Cover art: Steve Hickman

I’ve based the setting of Some Golden Harbor on political and military events taking place during the early 5th century BC in Southern Italy (Aricia, Cumae, and the Etruscan federation). All right, that’s a little obscure even for me, but I found the discussion of Aristodemus of Cumae in an aside by Dionysius of Halicarnassus to be an extremely clear account of the rise and eventual fall of an ancient tyrant.

There’s more real information here than in the lengthy, tendentious, and generally rhetorical disquisitions on Coriolanus (a near contemporary, by the way). I suspect that’s because Aristodemus is unimportant except as a footnote to Roman history, whereas Gaius Marcius Coriolanus provided one of the basic myths of Rome. The real Coriolanus and the real events involving him are buried under a structure of invention, but nobody had a reason to do that in regard to Aristodemus.

While the basic politico-military situation comes from ancient history, I took most of the business on Dunbar’s World from the South during the American Civil War and the Republicans during the Spanish Civil War. I’ve enormously simplified what went on in both cases.

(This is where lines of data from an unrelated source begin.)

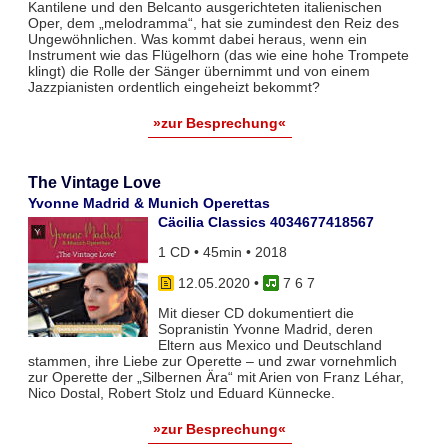
Kantilene und den Belcanto ausgerichteten italienischen
Oper, dem „melodramma“, hat sie zumindest den Reiz des
Ungewöhnlichen. Was kommt dabei heraus, wenn ein
Instrument wie das Flügelhorn (das wie eine hohe Trompete
klingt) die Rolle der Sänger übernimmt und von einem
Jazzpianisten ordentlich eingeheizt bekommt?
»zur Besprechung«
The Vintage Love
Yvonne Madrid & Munich Operettas
Cäcilia Classics 4034677418567
1 CD • 45min • 2018
12.05.2020
•
7 6 7
Mit dieser CD dokumentiert die
Sopranistin Yvonne Madrid, deren
Eltern aus Mexico und Deutschland
stammen, ihre Liebe zur Operette – und zwar vornehmlich
zur Operette der „Silbernen Ära“ mit Arien von Franz Léhar,
Nico Dostal, Robert Stolz und Eduard Künnecke.
»zur Besprechung«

Every time I really dig into a period I learn that what a secondary history gave two lines to was an incredibly complex business that could’ve as easily gone the other way. I’m pleased when I meet people who know any history at all, but I do wish that people who’ve read only secondary sources (or worse, have watched a TV show on the subject) would keep in mind that there’s a lot beneath the surface of any major historical event. I want to scream every time I hear someone say something along the lines of, “What really caused the Roman Civil War was–”

No, it didn’t. Nothing that complicated has a single, simple causation. When somebody frames his statement in those terms (those doing so have invariably been male in my experience), he proves that he doesn’t know enough to discuss the subject.

The scattered human societies I postulate for this series would have many systems of weights and measures. Rather than try to duplicate that reality and thereby confuse readers without advancing my story, I’ve simply put Cinnabar on the English system while the Alliance is Metric. I don’t believe either system will be in use two millennia from now, but regardless: my business is storytelling, not prediction.